Kültür yolu, kültürün doğduğu topraklarda
Bugün kültür dediğimiz olgunun atalarımız tarafından temellerinin atıldığı topraklarda yaşıyoruz. Modern insan olma yolculuğumuzun ilk taşlarını bu topraklarda yaşayan atalarımız döşedi. Bir bakıma kültür yolu, kültürün filizlendiği ilk durakta desem sanırım abartmış olmam. Sanatçıların bile tanımlamakta zorlandığı "Sanat" denen karmaşık olgu, esasında insanı insan yapan en önemli özelliklerden. Mağaralara çizip bıraktıkları el izleri ve hayvan resimleri ile sanatı başlatan insanoğlunun bu çabası, o ilkel dönemde bile hayatın renklenmeye muhtaç olduğunu gösteren en önemli kanıt bence. Sıradan hayatlarına renk katmaya çalışan atalarımıza, bizleri daha mutlu hissettiren böylesi bir olguyu icat ettikleri için teşekkür etmeliyiz. 

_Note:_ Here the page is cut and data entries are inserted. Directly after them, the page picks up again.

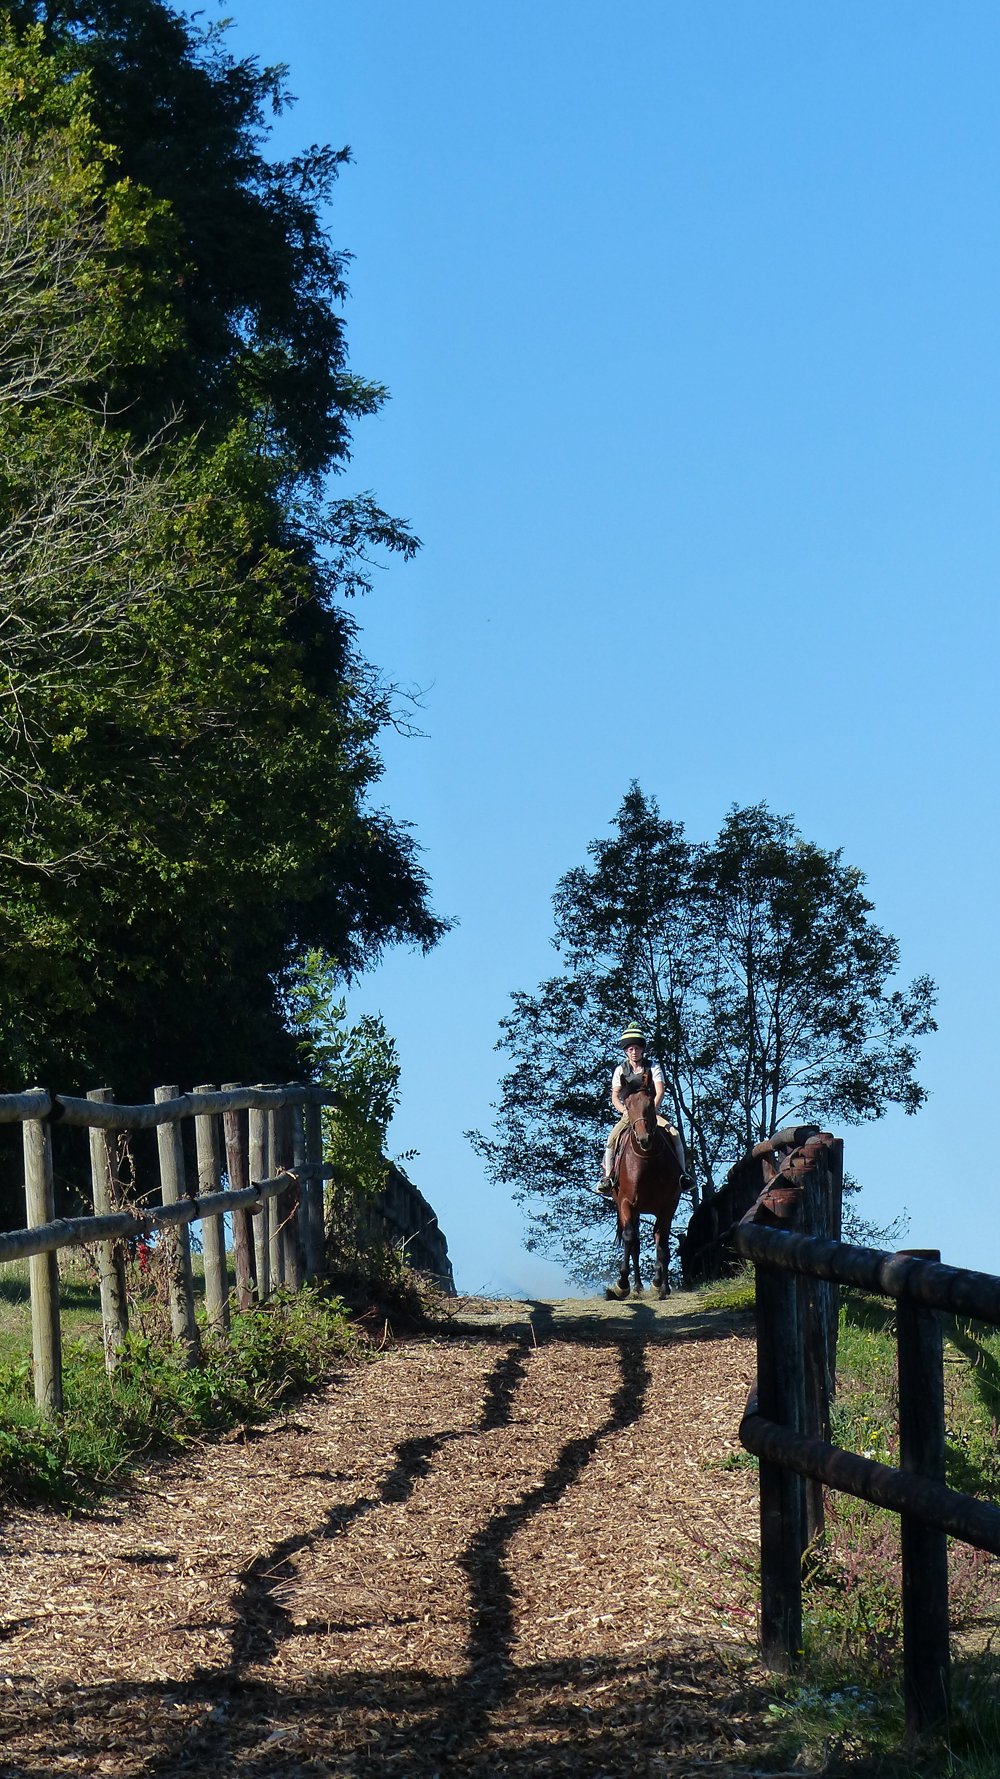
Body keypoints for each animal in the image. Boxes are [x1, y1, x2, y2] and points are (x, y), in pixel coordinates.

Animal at [604, 1068, 685, 1301]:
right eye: (628, 1104)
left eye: (649, 1103)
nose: (644, 1139)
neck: (647, 1160)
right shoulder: (626, 1203)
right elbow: (630, 1238)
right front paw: (622, 1284)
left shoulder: (668, 1206)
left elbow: (662, 1242)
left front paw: (660, 1284)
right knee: (635, 1244)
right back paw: (637, 1286)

Festivaller turistik çekiciliği de artırır. 
Malumunuz bir turizm akademisyeniyim. İşin turizm boyutuna ilişkin bir iki kelam etmesem olmaz. Şehrimize yönelik turların en yoğun gerçekleştiği şu günlerde kültür yolu festivali, gelen konukların da turistik deneyiminin renklenmesini sağladı. Sıra gecesi ile sınırlı kalan eğlenceler oldukça çeşitlendi. 

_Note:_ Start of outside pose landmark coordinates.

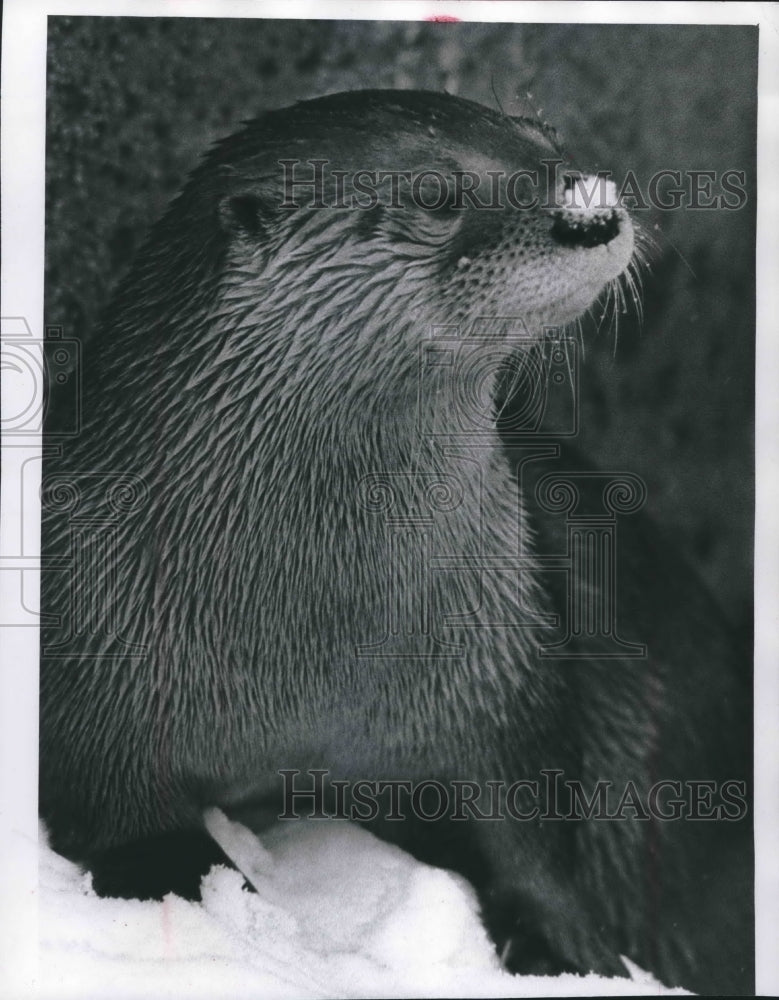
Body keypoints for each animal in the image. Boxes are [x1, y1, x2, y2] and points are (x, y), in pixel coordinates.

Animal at [39, 92, 752, 992]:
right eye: (435, 194)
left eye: (549, 145)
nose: (587, 211)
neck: (313, 641)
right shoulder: (91, 669)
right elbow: (134, 832)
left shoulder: (501, 660)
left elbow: (528, 826)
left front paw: (562, 947)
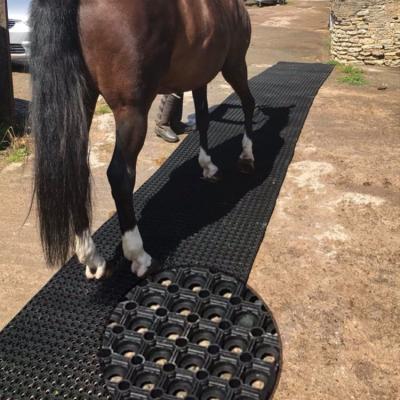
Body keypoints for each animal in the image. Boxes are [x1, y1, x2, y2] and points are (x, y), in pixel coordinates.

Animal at [31, 0, 256, 280]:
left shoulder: (199, 77)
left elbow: (204, 119)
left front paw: (208, 166)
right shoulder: (235, 63)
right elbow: (248, 104)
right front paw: (247, 156)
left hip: (82, 100)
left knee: (76, 170)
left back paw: (92, 259)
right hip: (133, 109)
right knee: (120, 175)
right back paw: (140, 256)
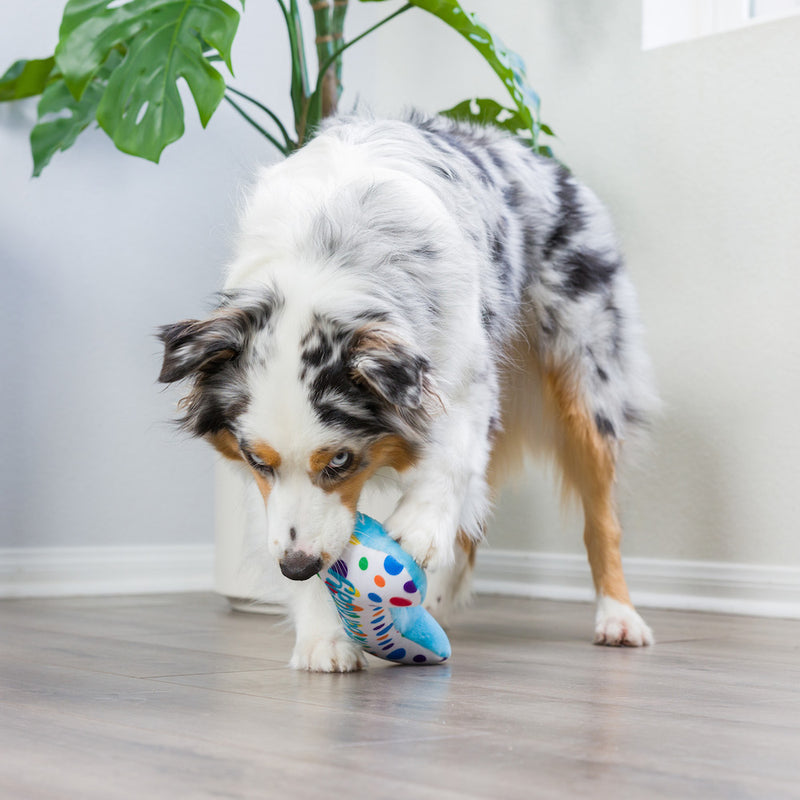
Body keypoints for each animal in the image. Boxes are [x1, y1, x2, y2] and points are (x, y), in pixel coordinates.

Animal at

Aslında bu tip etkinlikler turistik şehirlerin cazibesini daha da artırır. Ayrıca yıl içine yayılırsa turizm açısından da önemli bir hareketlilik sağlar şehre. Dünya çapında meşhur, önemli festivallerde yer alabilmek için uluslararası seyahatlere katılan önemli bir turist kitlesi var dünyada. Biz buna "festival turizmi" diyoruz. Neden Şanlıurfa da festival turizminin önemli destinasyonlarından biri olmasın? Potansiyel var değil mi? Kaliteli festivaller, bir yandan gelen turisti memnun ederken, diğer yandan yerel halkın da sanatla bütünleşmesini sağlar. Yani her grup bu işten kazançlı çıkar. 

"Sanatsız kalan bir milletin hayat damarlarından biri kopmuş demektir."

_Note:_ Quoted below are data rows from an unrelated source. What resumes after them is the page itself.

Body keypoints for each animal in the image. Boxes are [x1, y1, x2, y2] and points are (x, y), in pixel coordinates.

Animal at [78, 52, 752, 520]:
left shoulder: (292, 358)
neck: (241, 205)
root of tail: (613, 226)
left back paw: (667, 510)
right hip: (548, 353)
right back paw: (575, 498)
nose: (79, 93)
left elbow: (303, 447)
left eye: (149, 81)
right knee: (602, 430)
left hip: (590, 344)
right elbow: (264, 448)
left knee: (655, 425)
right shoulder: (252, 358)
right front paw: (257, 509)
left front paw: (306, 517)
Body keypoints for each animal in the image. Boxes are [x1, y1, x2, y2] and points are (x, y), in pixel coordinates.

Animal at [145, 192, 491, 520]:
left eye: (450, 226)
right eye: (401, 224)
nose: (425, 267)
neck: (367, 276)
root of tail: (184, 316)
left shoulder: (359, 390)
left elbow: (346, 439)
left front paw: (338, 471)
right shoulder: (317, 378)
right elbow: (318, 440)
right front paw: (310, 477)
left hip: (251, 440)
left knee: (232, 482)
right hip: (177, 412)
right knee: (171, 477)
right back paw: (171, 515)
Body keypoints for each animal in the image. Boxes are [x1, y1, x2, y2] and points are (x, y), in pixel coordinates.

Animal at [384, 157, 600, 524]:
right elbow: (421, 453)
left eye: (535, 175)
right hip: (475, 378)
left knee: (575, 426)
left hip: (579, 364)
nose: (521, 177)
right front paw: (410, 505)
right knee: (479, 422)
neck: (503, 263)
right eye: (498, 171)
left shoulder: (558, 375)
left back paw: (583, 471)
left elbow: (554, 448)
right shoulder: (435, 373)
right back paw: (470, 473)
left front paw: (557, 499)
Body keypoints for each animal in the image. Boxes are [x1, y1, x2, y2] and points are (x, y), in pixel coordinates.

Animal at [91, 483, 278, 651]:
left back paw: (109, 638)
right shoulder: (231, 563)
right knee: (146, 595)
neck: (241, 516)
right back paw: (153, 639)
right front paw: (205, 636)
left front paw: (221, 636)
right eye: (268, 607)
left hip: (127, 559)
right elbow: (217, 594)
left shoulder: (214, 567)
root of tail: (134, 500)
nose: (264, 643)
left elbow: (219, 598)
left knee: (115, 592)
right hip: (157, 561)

Bu sözü pek çoğumuz hatırlar. Ulu Önder Gazi Mustafa Kemal Atatürk'ün sanatın önemini vurguladığı meşhur sözüdür. Devamında ise uygar toplum inşa etmenin ve ilerlemenin sanata verilen önem nispetinde gerçekleşeceğini ifade eder. Tiyatro, resim, müzik, heykel, sinema ve daha nice sanat dalları… Bunlar hayattan aldığımız lezzeti artıran çeşnilerdir. 

Baharata düşkün bir mutfağımız olduğuna göre kimse hayata biraz çeşni katmanın da gereksiz olduğunu düşünmez herhalde. Halkımızın etkinliklere olan ilgisi, sanki sanata biraz özlem olduğunu gösteriyor. Temenni ederim ki bu renkli ve enerjik festival, daha iyi festivallerin bir habercisi ve öncüsü olur. 

Yazımı burada sonlandırıyorum. Malum program yoğun. Siz de yazımı okuduğunuza göre şimdi lütfen oturduğunuz yerden kalkın ve festivalin renkli karnavalında yerinizi alın.